For data of good quality, the dominant factor will tend to be the best-fit likelihood ratio. If both give comparable agreement with the measurements, however, then the shape with the larger error-bar for its associated parameter will be favoured. At first sight, it might seem rather odd that the less discriminating theory can gain the upper hand. It appears less strange once we realize that, in the context of model selection, a larger ‘error-bar’ means that more parameter values are consistent with the given hypothesis; hence its preferential treatment.

### One adjustable parameter each; different prior ranges

Finally, we can also consider the situation where Mr A and Mr B have the same physical theory but assign a different prior range for $\lambda$ (or $\mu$). Although Eq. {eq}`eq:sivia_48` can be seen as representing the case when $(\mu_\mathrm{max} - \mu_\mathrm{min})$ is infinitesimally small, so that A has no flexibility, Eq. {eq}`eq:sivia_49` is more appropriate when the limits set by both theorists are large enough to encompass all the parameter values giving a reasonable fit to the data. With equal initial weighting towards A and B, the latter reduces to

\begin{equation}
\frac{p(A|D,I)}{p(B|D,I)} =  \frac{\lambda_\mathrm{max} - \lambda_\mathrm{min}}{\mu_\mathrm{max} - \mu_\mathrm{min}}. 
\end{equation}

because the best-fit likelihood ratio will be unity (since $\lambda_0 = \mu_0$) and $\delta\lambda = \delta\mu$. Thus, our analysis will lead us to prefer the theorist who gives the narrower prior range; this is not unreasonable as he must have had some additional insight to be able to predict the value of the parameter more accurately.

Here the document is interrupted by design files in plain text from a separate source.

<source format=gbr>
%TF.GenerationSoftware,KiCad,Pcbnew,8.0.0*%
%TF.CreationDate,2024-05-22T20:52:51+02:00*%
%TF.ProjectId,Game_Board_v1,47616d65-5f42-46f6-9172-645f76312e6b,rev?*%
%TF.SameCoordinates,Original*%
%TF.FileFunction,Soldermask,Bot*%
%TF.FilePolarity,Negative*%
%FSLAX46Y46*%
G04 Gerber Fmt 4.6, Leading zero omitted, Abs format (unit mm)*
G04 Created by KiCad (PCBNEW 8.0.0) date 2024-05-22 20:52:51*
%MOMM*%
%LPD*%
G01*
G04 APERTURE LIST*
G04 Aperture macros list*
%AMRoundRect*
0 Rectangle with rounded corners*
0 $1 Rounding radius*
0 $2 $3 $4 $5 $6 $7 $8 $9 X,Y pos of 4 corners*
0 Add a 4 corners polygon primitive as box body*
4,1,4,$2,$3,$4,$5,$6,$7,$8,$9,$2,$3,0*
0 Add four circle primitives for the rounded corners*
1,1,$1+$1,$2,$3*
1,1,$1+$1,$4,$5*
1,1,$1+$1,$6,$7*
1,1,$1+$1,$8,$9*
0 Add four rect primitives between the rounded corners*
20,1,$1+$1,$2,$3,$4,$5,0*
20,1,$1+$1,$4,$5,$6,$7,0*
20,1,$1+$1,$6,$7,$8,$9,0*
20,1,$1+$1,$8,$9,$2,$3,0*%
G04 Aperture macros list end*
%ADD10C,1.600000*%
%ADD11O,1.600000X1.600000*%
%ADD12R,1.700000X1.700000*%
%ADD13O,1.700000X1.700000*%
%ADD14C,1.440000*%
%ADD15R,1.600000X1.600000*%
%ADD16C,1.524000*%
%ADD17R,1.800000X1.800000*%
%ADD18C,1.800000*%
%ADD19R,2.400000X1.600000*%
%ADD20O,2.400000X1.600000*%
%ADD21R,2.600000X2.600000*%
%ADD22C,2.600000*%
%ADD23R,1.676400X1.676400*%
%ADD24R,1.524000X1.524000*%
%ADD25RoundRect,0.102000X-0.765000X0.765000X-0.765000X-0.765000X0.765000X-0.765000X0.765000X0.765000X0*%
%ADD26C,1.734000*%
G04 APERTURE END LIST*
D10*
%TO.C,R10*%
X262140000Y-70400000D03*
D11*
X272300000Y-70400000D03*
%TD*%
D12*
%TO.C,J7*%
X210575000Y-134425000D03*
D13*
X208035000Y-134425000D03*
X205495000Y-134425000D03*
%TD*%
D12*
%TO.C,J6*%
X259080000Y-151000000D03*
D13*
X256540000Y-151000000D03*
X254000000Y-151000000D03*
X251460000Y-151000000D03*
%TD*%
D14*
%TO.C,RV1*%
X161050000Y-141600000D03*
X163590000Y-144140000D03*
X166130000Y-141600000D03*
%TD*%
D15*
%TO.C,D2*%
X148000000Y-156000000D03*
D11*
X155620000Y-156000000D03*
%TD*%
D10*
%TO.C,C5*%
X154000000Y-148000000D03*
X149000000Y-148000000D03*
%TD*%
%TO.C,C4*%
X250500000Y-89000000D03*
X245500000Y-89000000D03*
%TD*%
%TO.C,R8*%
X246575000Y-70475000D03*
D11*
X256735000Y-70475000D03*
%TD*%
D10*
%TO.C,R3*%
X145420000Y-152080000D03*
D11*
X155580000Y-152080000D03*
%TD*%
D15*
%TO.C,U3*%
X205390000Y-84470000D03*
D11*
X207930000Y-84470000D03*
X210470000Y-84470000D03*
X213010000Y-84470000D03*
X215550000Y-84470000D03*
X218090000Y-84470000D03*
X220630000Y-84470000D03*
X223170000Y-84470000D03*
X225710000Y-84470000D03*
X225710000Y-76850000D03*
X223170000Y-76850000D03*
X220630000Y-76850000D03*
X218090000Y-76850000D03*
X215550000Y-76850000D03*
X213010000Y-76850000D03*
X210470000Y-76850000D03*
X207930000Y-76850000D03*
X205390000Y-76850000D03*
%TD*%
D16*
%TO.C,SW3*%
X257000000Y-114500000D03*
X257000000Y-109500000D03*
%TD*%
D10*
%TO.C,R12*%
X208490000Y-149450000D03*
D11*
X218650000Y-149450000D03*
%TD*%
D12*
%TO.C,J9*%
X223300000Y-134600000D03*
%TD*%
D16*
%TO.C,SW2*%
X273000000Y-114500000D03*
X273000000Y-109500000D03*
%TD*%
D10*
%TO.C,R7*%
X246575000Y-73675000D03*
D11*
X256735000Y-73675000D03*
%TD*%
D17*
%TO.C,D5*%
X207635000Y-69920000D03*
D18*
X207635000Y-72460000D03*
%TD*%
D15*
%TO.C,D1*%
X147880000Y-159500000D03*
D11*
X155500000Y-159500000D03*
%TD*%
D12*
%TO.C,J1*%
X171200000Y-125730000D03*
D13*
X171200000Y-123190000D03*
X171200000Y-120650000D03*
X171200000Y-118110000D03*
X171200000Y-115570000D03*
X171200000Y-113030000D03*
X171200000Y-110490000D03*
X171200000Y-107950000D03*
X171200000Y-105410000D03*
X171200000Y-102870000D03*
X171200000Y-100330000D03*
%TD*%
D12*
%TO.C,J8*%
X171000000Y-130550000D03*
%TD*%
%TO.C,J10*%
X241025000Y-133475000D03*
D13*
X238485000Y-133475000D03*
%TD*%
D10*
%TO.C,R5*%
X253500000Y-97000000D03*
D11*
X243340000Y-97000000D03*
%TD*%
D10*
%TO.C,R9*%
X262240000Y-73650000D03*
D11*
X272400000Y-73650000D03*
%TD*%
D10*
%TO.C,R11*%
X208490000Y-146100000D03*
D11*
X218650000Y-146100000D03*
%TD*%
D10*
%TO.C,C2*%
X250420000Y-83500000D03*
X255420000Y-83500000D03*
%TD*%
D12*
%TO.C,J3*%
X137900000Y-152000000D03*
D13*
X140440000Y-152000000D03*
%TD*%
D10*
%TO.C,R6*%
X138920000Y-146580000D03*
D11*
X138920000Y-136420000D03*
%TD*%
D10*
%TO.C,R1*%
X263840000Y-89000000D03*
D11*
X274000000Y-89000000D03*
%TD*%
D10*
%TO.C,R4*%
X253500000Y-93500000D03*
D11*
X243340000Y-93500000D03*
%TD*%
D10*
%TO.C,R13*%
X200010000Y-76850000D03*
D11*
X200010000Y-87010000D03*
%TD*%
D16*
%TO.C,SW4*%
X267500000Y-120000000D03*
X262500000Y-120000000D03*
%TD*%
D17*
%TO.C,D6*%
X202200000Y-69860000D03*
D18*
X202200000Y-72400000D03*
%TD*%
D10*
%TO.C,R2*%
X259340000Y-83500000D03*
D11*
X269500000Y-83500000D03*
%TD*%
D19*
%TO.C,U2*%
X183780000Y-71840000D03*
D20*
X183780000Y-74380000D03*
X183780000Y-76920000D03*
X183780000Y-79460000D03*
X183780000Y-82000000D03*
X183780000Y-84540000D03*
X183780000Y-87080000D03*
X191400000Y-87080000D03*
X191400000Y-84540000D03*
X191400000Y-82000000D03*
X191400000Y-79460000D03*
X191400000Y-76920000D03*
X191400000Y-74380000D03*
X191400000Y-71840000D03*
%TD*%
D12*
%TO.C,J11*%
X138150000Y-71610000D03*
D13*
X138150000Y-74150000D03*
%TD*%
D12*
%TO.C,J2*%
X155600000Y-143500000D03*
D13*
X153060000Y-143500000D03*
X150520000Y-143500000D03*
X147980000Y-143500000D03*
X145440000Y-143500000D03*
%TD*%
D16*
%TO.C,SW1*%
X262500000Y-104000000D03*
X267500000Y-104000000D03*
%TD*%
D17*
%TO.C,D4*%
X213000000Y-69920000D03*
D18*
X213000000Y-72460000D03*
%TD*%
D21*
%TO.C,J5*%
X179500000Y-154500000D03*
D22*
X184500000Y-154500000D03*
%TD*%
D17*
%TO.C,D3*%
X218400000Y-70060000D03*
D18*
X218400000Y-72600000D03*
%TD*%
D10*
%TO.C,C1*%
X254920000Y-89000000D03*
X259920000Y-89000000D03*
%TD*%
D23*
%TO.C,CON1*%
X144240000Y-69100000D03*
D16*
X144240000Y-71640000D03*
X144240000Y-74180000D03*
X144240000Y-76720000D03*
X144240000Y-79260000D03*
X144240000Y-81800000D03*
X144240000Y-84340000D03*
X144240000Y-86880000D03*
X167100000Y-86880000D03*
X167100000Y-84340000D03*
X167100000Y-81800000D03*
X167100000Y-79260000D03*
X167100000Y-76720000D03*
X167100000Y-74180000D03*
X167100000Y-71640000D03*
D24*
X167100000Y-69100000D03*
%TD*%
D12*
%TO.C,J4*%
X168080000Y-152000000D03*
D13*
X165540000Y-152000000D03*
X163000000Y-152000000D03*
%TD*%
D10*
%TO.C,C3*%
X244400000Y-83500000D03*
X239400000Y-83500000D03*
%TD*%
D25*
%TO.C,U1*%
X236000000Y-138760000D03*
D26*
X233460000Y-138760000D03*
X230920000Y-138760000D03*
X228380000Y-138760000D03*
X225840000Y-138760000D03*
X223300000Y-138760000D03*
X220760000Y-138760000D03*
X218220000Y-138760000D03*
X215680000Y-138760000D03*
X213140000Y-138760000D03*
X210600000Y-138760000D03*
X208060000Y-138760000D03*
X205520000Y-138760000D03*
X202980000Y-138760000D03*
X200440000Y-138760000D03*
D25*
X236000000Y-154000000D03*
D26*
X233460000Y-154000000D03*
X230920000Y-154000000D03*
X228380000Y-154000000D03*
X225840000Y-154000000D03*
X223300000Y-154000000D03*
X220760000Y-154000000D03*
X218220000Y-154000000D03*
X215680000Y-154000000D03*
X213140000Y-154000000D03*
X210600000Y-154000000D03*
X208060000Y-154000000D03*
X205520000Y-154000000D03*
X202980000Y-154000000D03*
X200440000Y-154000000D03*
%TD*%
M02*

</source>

## Comparison with parameter estimation
The dependence of the result in Eq. {eq}`eq:sivia_48` on the prior range $(\lambda_\mathrm{max} - \lambda_\mathrm{min})$ can seem a little strange, since we haven’t encountered such behaviour in the preceding chapters. It is instructive, therefore, to compare the model selection analysis with parameter estimation. To infer the value of $\lambda$ from the data, given that B’s theory is correct, we use Bayes’ theorem:

$$
p(\lambda|D,B,I) = \frac{p(D|\lambda,B,I) p(\lambda|B,I)}{p(D|B,I)}. 
$$ (eq:sivia_410)

The numerator is the familiar product of a prior and likelihood, and the denominator is usually omitted since it does not depend explicitly on $\lambda$; hence this relationship is often written as a proportionality. From the story of Dr A and Prof B, however, we find that the neglected term on the bottom plays a crucial role in ascertaining the merit of B’s theory relative to a competing alternative. 

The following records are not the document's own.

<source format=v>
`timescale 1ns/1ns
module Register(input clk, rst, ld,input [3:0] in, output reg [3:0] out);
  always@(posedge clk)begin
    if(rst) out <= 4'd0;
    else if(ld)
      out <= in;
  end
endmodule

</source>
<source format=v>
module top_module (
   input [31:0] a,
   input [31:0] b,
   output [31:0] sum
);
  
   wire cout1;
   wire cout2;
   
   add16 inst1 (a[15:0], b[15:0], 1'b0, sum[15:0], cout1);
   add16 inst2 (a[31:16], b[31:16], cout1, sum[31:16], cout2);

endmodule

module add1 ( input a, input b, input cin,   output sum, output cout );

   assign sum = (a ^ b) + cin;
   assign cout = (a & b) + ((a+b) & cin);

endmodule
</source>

* In recognition of its new-found importance, the denominator in Bayes’ theorem is sometimes called the **‘evidence’** for B; it is also referred to as the ‘marginal likelihood’, the ‘global likelihood’ and the ‘prior predictive’. 
* Since all the components necessary for both parameter estimation and model selection appear in Eq. {eq}`eq:sivia_410`, we are not dealing with any new principles; the only thing that sets them apart is that we are asking different questions of the data.

A simple way to think about the difference between parameter estimation and model selection is to note that, to a good approximation, the former requires the location of the maximum of the likelihood function whereas the latter entails the calculation of its average value. As long as $\lambda_\mathrm{min}$ and $\lambda_\mathrm{max}$ encompass the significant region of $p(D|\lambda,B,I)$ around $\lambda_0$, the precise bounds do not matter for estimating the optimal parameter and need not be specified. Since the prior range defines the domain over which the mean likelihood is computed, due thought is necessary when dealing with model selection. Indeed, it is precisely this act of comparing ‘average’ likelihoods rather than ‘maximum’ ones which introduces the desired Ockham balance to the goodness- of-fit criterion. Any likelihood gain from a better agreement with the data, allowed by the greater flexibility of a more complicated model, has to be weighed against the additional cost of averaging it over a larger parameter space.